Supplied text -
Cells are the basic unit of life and come in many different sizes and shapes. In animals, cell size is exquisitely matched to cell function: the smallest cells (such as red blood cells and sperm) shed organelles to focus on carrying their unique cargos, whereas the largest cells (such as eggs and neurons) grow in volume or length to stockpile nutrients or traverse long distances.

Cells can also grow or shrink in response to environmental cues. For example, naïve T cells increase in size before undergoing a burst of proliferation, while liver and fat cells enlarge or contract in response to nutrient availability. In these cases, size changes are directed by kinases (such as PI3K/Akt and mTORC1) and transcription factors (such as c-Myc) that reorganize cellular metabolic networks to prioritize pathways that build biomass over catabolic pathways that consume nutrients (Liu et al., 2022; Lloyd, 2013).

Despite the central role of metabolism in enabling cell growth, metabolites have largely been viewed as effectors rather than drivers of cell size. Now, in eLife, Jared Rutter and colleagues at the University of Utah – including Ashish Toshniwal as first author – report the results of experiments that overturn this hierarchy (Toshniwal et al., 2024). They show that the metabolic fate of one specific nutrient called pyruvate is the dominant factor controlling the size of fat body cells in Drosophila and liver cells in mammals.

Pyruvate, produced through the breakdown of sugars, sits at central node of metabolism. Pyruvate can either be burned to fuel energy production or converted to building blocks that enable cell growth. The fate of pyruvate, therefore, has significant implications for metabolic pathways. For instance, increasing pyruvate import into mitochondria reduces proliferation in various progenitor cells (Schell et al., 2017; Bensard et al., 2020). Conversely, in the adult heart, where cells no longer proliferate, reducing mitochondrial pyruvate import leads to increased cell size (Cluntun et al., 2021). These observations raise the possibility that pyruvate – or the effects of its metabolism – may also regulate cell size programs.

Given data -
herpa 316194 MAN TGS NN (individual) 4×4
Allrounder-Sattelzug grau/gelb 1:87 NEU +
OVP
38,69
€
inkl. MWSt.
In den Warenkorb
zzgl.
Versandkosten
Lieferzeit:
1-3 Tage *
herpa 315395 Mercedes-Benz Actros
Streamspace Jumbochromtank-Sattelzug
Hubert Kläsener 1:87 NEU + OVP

...

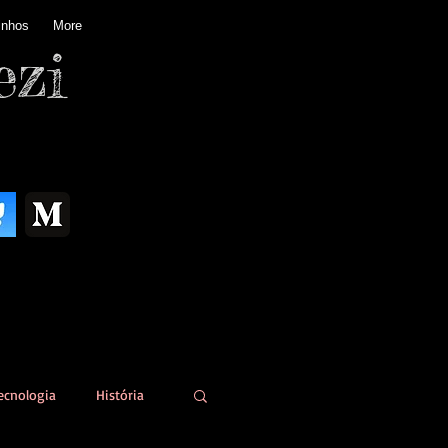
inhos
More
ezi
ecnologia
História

How to complete this task - In the passage on cell size, what happens to cells in the adult heart when mitochondrial pyruvate import is reduced?

Answer section - The cells increase in size.